# FRAGMENTO PARA LEER
=======

"En arte, más que de lo propio se trata de lo apropiado" - Entrevista a Gabriel Galli


Por Fabián Muniz


Fabián MunizTanto en Zag (2009) como en Homerar (2021), tus textos literarios componen su totalidad en partes, relatos breves, aforismos o fragmentos. ¿De dónde surge esa preferencia, si es que la podemos llamar así?

Gabriel Galli: Valoro la brevedad y la precisión. Es parte de la economía del arte. Y también responde a una dimensión existencial y ética. De manera que no vivo este camino como una preferencia superficial en el sentido de una elección entre otras modalidades posibles. Lo entiendo como un modo escritural que relaciono con la revolución mediática y tecnológico-cultural que estamos viviendo.

En Homerar, trabajé con la hipótesis de que la brevedad unitaria del fragmento propicia una mayor autonomía para el lector, a la vez que habilita intensidades y velocidades variables para la lectura. Esto tiene algo de paradojal ya que la forma aforística o lacónica puede resultar taxativa. En realidad, toda literatura busca presentarse como autoevidente. Esto se ha vuelto obvio en el discurso filosófico —al menos desde Kierkegaard— pero está implícito en la narrativa literaria —de la llamada ficción, por ejemplo— donde la suspensión del juicio crítico por parte del lector juega un rol fundamental.

FMEstos fragmentos o textos breves de que se componen tus libros, muchas veces, buscan su núcleo o su hilo conductor no tanto en un tema o tópico como en un sonido, un juego fónico o con los significantes, rimas internas, cierto ritmo, creación de neologismos. ¿Estás de acuerdo con esta percepción mía como lector de tus libros?

=======

# DATOS PROPORCIONADOS
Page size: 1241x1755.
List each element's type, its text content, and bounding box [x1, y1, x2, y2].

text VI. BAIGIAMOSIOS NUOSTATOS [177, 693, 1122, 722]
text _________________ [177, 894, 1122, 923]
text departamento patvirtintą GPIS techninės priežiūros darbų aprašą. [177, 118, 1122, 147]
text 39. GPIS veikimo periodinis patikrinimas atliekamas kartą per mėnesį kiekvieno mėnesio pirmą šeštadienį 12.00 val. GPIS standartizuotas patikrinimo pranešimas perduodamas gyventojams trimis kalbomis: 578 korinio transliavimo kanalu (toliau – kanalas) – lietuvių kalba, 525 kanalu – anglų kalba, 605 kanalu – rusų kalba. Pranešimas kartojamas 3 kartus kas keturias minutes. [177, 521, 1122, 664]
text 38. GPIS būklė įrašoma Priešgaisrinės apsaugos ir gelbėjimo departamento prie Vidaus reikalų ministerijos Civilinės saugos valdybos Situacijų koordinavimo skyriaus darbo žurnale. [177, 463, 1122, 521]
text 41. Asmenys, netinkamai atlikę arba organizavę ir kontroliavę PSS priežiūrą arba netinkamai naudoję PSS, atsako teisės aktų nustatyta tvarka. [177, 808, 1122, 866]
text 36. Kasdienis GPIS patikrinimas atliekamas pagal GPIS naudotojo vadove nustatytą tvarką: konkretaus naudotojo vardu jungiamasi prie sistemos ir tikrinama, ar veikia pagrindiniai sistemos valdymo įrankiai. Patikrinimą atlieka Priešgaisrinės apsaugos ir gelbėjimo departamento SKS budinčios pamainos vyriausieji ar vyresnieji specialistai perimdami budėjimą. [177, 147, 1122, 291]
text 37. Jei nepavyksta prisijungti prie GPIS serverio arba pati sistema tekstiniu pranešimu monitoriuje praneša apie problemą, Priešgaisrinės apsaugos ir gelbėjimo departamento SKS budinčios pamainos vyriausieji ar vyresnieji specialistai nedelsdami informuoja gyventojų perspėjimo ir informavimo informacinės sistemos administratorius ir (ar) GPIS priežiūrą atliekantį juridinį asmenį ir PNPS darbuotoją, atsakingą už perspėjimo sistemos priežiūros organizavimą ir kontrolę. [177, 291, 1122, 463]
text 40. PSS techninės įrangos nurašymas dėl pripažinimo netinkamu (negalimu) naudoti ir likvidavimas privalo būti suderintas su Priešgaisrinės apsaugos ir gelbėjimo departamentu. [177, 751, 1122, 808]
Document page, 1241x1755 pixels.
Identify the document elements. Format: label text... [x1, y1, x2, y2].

=======

# TAREAS PROPUESTAS
A - Devuelve sin cambios el tramo de los registros que va desde su inicio hasta la línea que contiene "List each element's", ambas incluidas.
B - Retoma la entrevista a Gabriel Galli a partir de la última pregunta mostrada.
La entrevista y los registros no tienen relación entre sí.

# SOLUCIONES DEL EJERCICIO
A -
Page size: 1241x1755.
List each element's type, its text content, and bounding box [x1, y1, x2, y2].

B -
GG: Estoy de acuerdo, sí. Me gustaría agregar que, por lo general, cada uno de los aspectos que señalas está en relación con algún proceso de experimentación. No soy un escritor que aplique técnicas de ningún tipo. Se trata de exploraciones que tienen que ver también con experimentos con uno mismo y formas de autoestilización. De todos modos, pienso que todo esto no es relevante para el lector sino que forma parte de las luchas íntimas del autor en el proceso de trabajo.

En Zag —y otros textos, aún inéditos, de aquel período— había un deseo de abstracción. Además de la brevedad, buscaba minimizar o diluir la anécdota y sus representaciones a fin de desplazar la narrativa hacia formas impalpables, inasibles, escurridizas. Todo lo contrario de lo que suele enseñarse con relación a la construcción de personajes, desarrollo narrativo, en fin, a la escritura literaria.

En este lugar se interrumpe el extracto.